## USING THE INFORMATION
• A. Duplicate the passage of the Priyanka Joshi profile from "- Education: University" up to and including "women in Britain.".
• B. Continue the Priyanka Joshi profile, picking up after its final sentence.

## SOURCE EXTRACT
*****

- Education: University of Pune; University of Cambridge;
- Scientific career
- Fields: Biochemistry
- Workplaces: University of California, Berkeley; University of Cambridge;

= Priyanka Joshi =

Biochemist

Priyanka Joshi is a biochemist who is a research fellow at University of California, Berkeley, where she studies calorie restriction and its effect upon lifespan. Previously, she was an Everitt Butterfield research fellow at Downing College, Cambridge, where she worked at the university's Centre for Misfolding Diseases studying the metabolic precursors which influence the aggregation of proteins such as amyloid beta, which are thought to cause Alzheimer's disease. In 2018, she was listed in the Forbes "30 under 30" list of innovators in science and healthcare and the Vogue 25 list of influential women in Britain.

== Early life and education ==
Joshi was born in Delhi, India in 1988. She went to Mount Carmel School in Delhi and then studied for a MSc in biotechnology at Savitribai Phule Pune University before gaining a PhD at the University of Cambridge in chemistry. She was awarded the Salje Medal for Best PhD in Science by Clare Hall, Cambridge in 2015.

*****

## RECORDED DATA
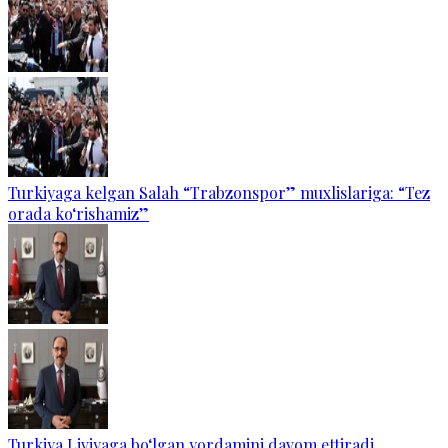
Turkiyaga kelgan Salah “Trabzonspor” muxlislariga: “Tez
orada ko‘rishamiz”
Turkiya Liviyaga bo‘lgan yordamini davom ettiradi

*****

## LIST OF ANSWERS
• A.
- Education: University of Pune; University of Cambridge;
- Scientific career
- Fields: Biochemistry
- Workplaces: University of California, Berkeley; University of Cambridge;

= Priyanka Joshi =

Biochemist

Priyanka Joshi is a biochemist who is a research fellow at University of California, Berkeley, where she studies calorie restriction and its effect upon lifespan. Previously, she was an Everitt Butterfield research fellow at Downing College, Cambridge, where she worked at the university's Centre for Misfolding Diseases studying the metabolic precursors which influence the aggregation of proteins such as amyloid beta, which are thought to cause Alzheimer's disease. In 2018, she was listed in the Forbes "30 under 30" list of innovators in science and healthcare and the Vogue 25 list of influential women in Britain.

• B.
== Career ==
During her PhD, Joshi created a library of small molecules which were the starting point for a drug screening program at the Centre for Misfolding Diseases, University of Cambridge.

Following completion of her PhD, Joshi continued her research at the University of Cambridge as a postdoctoral research fellow of Downing College. There she worked on small molecules in the body, such as metabolites, and their potential role in preventing protein aggregation in the brain.

Joshi has also been involved in public engagement work with school students in India. She helped create the Science Outreach to Schools (SoS) initiative which has run workshops on science experiments for students.